Text block
——————

On Jun 10, 2013, at 8:25 PM, Sergiu Dumitriu <sergiu(a)xwiki.org> wrote:
On 06/10/2013 11:00 AM, Thomas Mortagne wrote:
Hi devs,
Right now the XAR plugin format goal systematically empty the
<defaultLanguage> property.
This is wrong IMO since it means we have no idea what is the default
document language, it was not too visible before but it's really not
very nice for things like the localization module and especially SOLR
which store deferently the content depending on the language (stop
words, etc).
I see several possibilities:
1) We don't touch the XAR maven plugin and we state that when default
language is not set, it's en (in the importer for example or in
XWikiDocument#getDefaultLanguage)
2) We stop filtering default language in the XAR plugin and we set it
to en for all document in which it make sense
3) We force default language to "en" in the XAR plugin
WDYT ?
I don't like too much 1) since some technical document could really be
seen has having no default language, some document without any literal
content. But it's more a -0 than a -1, I understand other would want
this for simplicity.
About 3) as I said having a default language empty is a valid use case
IMO so -0 for this one to. Still a bit better than 1) since the use
case is still possible.
+1 for 2)
Neither option is good in general. The main problem is that most
documents are written in the "Velocity" language, not in the
"English"
language, meaning that it only contains code (which won't be seen by the
user), and translations, which depend on a lot of factors. It's not good
to say that the default language of a dynamically translated document is
en, since a wiki configured with a different language will only display
them in that language, never in en.
There are only a few documents that contain real text (normally only the
sandbox should have real text, everything else should be localized), and
for those it's OK to specify the actual language.
I'm not sure I agree with this vision. It really depends on the use case. So far we
haven't found a perfect solution.
Some pages will have more code than content, others will have more content than code. For
the former, keys are best and for the latter translations are best.

——————

Dataset content
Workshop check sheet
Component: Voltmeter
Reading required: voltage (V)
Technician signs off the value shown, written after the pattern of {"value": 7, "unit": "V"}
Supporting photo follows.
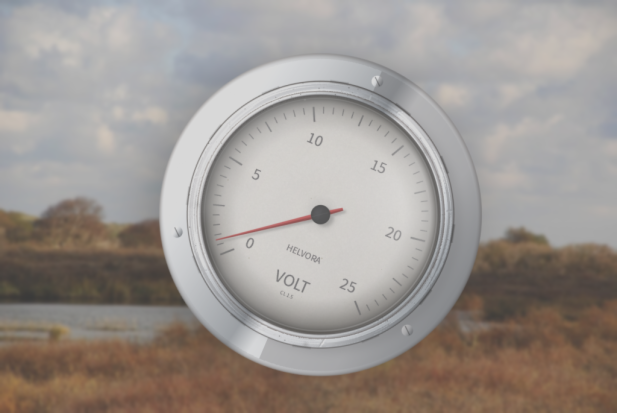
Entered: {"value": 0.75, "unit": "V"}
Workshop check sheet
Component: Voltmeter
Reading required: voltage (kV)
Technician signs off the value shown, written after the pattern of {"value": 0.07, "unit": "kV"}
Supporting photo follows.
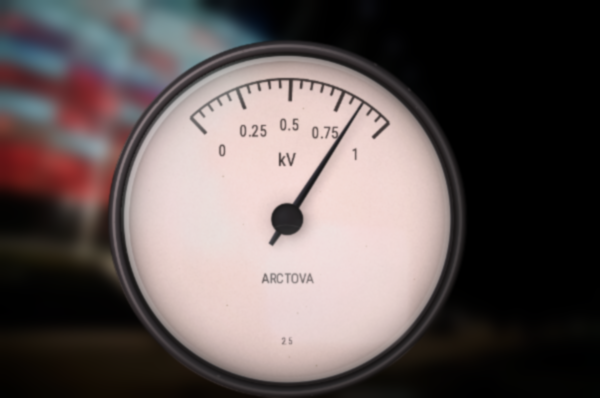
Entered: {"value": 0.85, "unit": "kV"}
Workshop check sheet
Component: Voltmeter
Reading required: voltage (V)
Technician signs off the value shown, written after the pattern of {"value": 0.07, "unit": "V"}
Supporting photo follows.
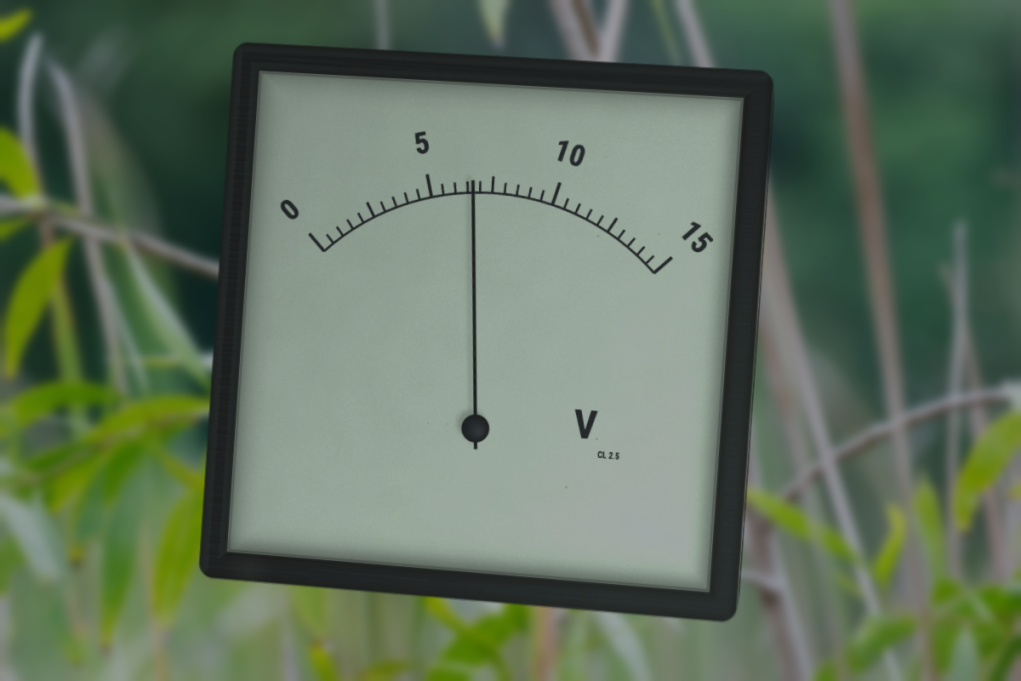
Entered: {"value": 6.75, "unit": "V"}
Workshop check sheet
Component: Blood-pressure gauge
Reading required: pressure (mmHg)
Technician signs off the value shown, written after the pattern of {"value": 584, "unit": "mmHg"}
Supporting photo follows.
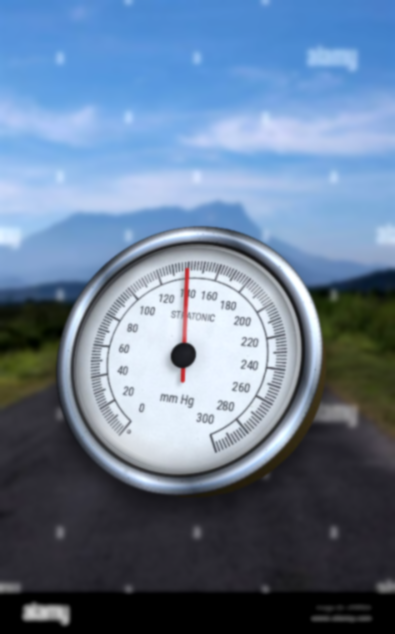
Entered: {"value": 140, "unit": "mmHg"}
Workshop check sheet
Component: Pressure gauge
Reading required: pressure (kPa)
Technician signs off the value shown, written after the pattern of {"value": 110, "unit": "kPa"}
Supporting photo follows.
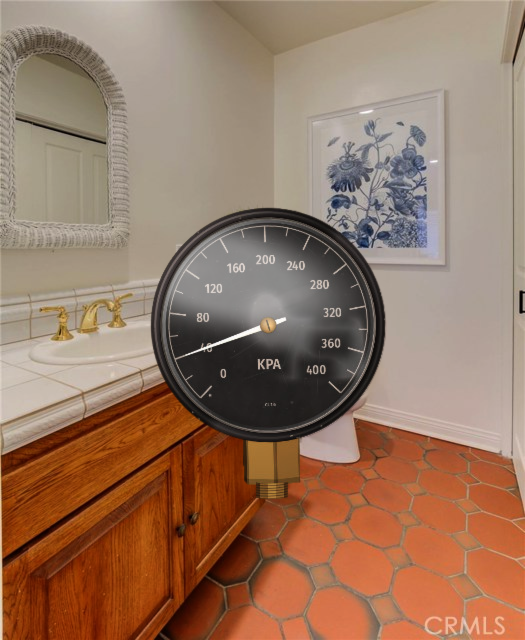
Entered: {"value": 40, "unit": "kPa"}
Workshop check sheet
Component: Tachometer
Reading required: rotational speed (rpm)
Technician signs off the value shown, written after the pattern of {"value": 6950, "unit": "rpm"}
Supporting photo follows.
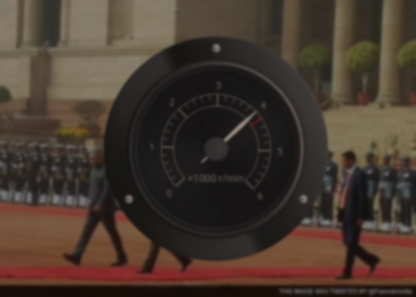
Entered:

——————

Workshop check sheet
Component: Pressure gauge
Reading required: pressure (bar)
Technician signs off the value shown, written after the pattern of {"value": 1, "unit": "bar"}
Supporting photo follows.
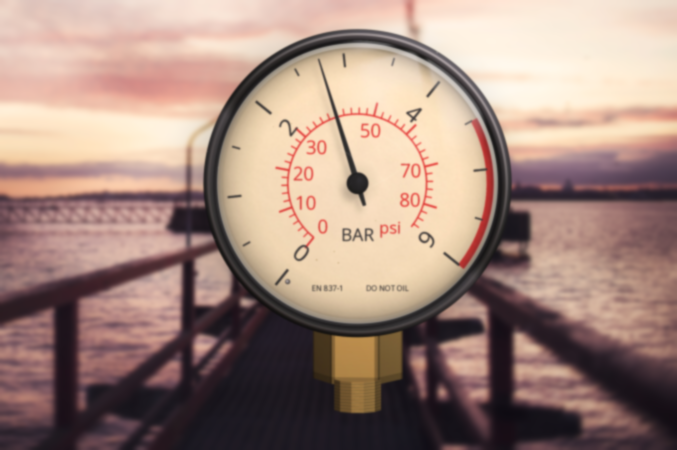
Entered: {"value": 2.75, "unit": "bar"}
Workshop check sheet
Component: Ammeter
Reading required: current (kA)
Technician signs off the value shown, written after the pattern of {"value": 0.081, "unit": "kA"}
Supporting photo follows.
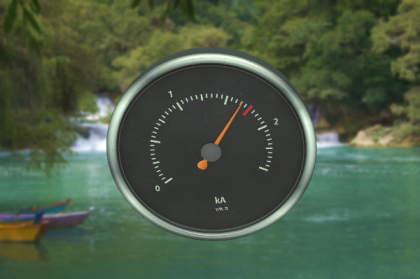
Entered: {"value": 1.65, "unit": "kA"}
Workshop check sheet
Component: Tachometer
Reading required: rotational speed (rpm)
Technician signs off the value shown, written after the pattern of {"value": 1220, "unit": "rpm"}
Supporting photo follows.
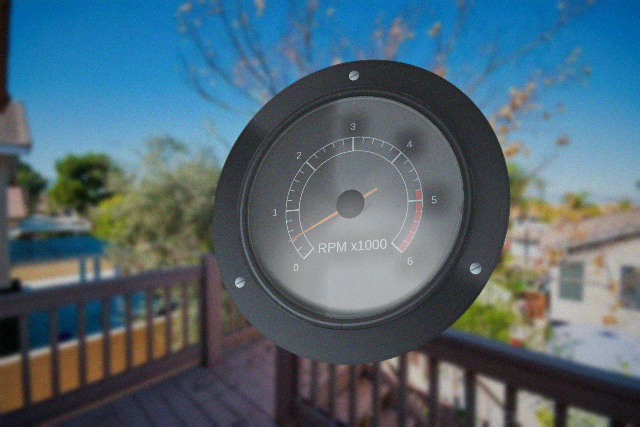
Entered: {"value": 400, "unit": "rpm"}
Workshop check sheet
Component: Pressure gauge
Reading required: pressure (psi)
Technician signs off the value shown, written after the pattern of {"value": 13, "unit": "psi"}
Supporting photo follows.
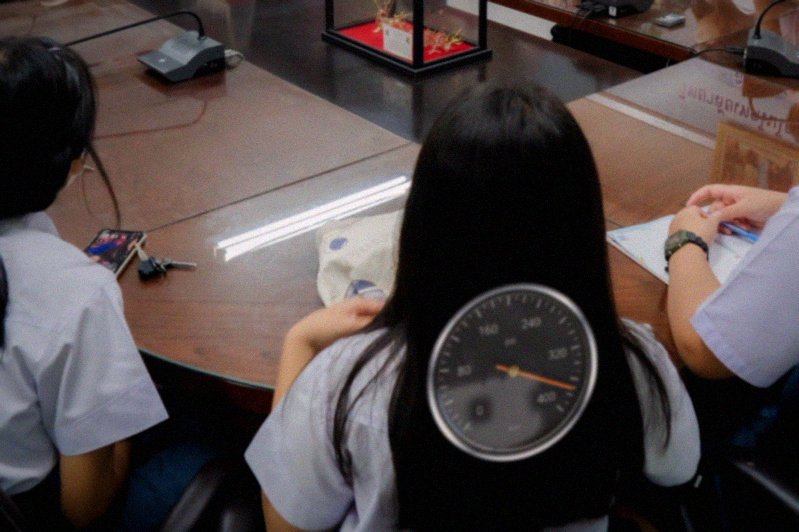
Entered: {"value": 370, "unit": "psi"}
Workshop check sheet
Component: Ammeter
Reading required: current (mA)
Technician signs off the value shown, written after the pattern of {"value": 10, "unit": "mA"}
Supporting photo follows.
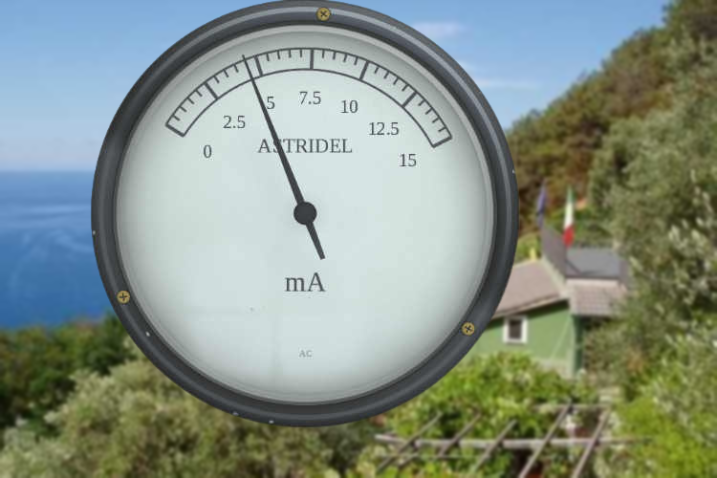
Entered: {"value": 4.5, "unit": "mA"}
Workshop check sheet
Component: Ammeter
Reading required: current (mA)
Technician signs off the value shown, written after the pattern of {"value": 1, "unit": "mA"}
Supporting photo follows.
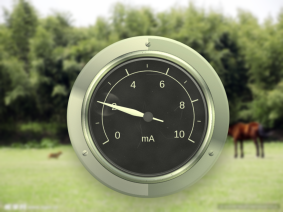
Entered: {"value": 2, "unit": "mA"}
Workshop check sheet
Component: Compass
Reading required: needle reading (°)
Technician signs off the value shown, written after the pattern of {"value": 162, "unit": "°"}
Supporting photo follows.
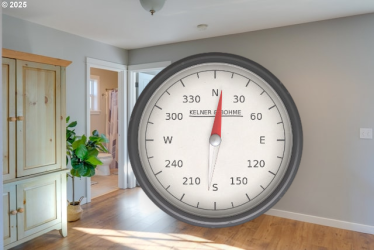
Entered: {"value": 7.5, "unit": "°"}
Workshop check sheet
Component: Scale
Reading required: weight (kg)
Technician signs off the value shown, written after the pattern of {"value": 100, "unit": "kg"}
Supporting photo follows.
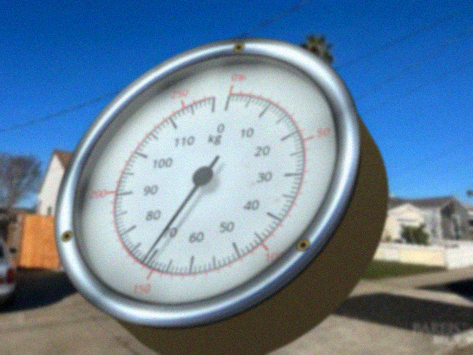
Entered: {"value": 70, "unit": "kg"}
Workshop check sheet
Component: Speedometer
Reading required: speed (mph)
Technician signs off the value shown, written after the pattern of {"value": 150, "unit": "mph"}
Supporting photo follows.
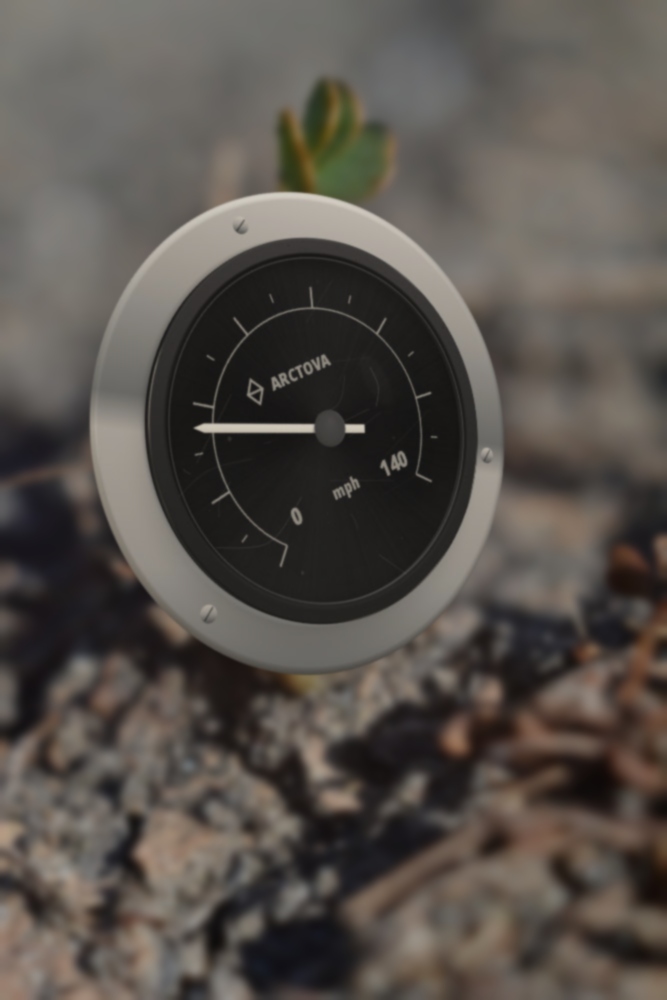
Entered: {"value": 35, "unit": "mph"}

——————

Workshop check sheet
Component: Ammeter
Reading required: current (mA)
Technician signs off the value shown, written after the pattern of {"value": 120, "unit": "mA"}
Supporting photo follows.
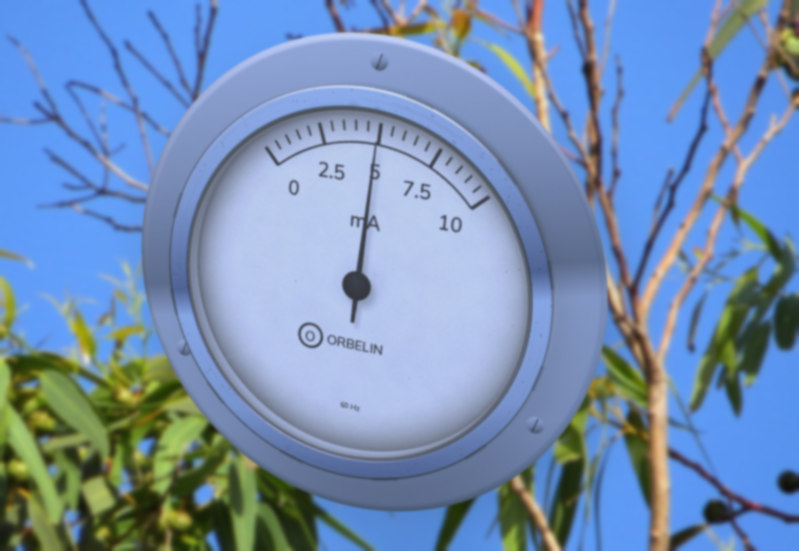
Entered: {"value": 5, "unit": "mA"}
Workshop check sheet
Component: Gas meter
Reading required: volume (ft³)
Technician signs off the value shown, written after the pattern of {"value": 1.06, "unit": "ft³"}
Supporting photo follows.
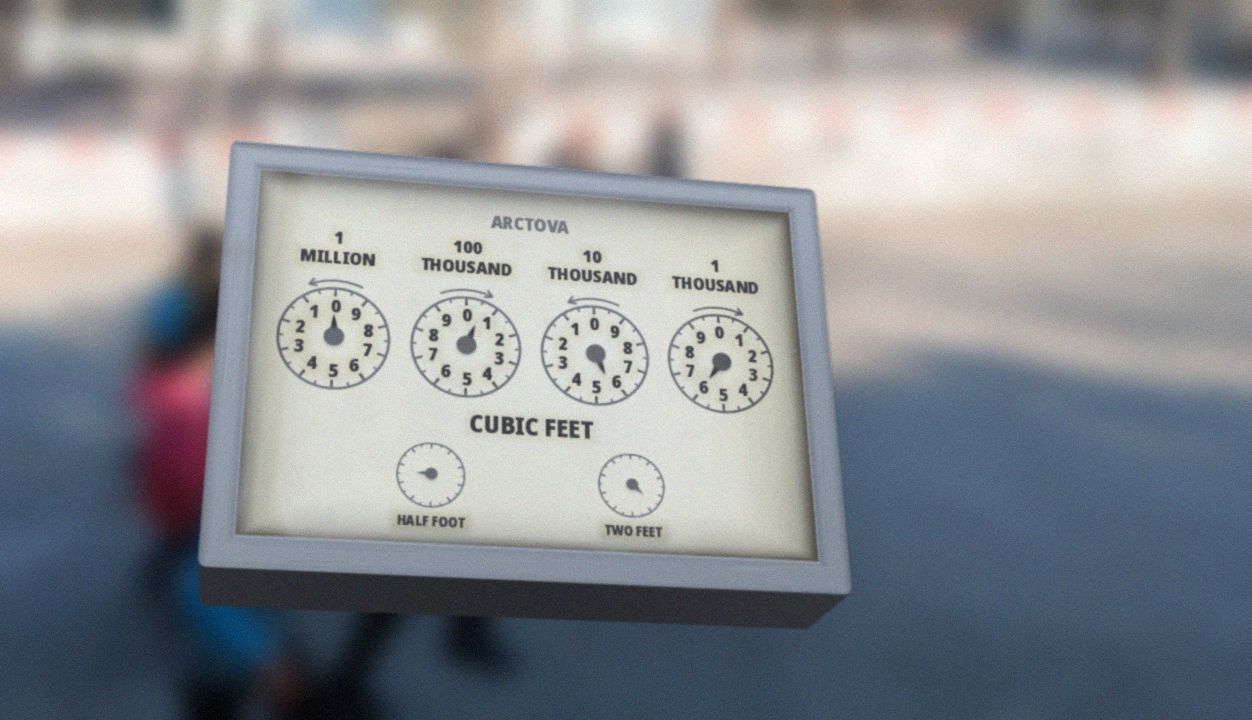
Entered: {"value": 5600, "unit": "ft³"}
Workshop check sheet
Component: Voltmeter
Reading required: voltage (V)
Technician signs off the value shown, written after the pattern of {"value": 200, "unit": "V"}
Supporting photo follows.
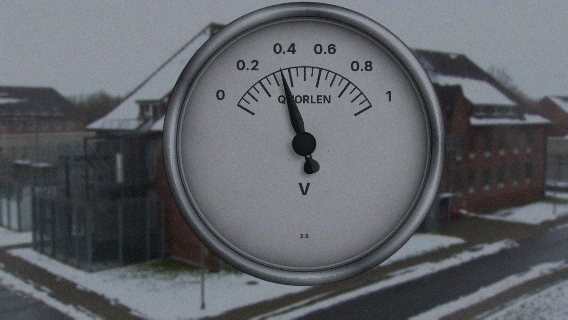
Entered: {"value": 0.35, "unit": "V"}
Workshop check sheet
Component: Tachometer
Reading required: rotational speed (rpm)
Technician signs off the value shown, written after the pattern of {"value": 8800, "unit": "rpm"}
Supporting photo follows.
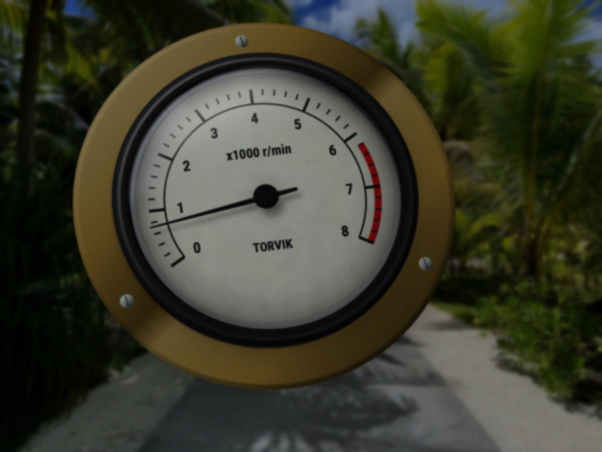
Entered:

——————

Exercise aim
Extend the email discussion about the XAR plugin's default document language, picking up right after its final sentence. These rows were taken from a separate source.

Answer section
In any case I don't understand the problem. What is the issue with saying that all our
pages are in English by default. If a wiki is configured to be in another language and
there's no translation for that language the default language (ie "English")
will be used.
What am I missing?
(I'm not commenting on anything below yet because I feel it's important to agree
on what's before first)
Thanks
-Vincent
Other options:
4) Detect somehow localized documents and index:
- the raw content using a non-language-specific analyzer
- the content translated into all the languages registered in the
administration, each with the proper language-specific analyzer, if they
are supported by Solr; this includes the default wiki language.
4a) localized document = the default language is empty
4b) localized document = the default language is literally "localized"
4c) add another document flag for marking localized documents
5) When the defaultLanguage is empty, render in the configured wiki
default language
I like 4) since it makes localized documents really searchable in all
the languages "supported" by that wiki instance.
4a) is a behavior change, so it might cause some trouble
4b) is the safest and requires the least amount of changes
The number of document fields is increasing, so I'm not that fond of 4c)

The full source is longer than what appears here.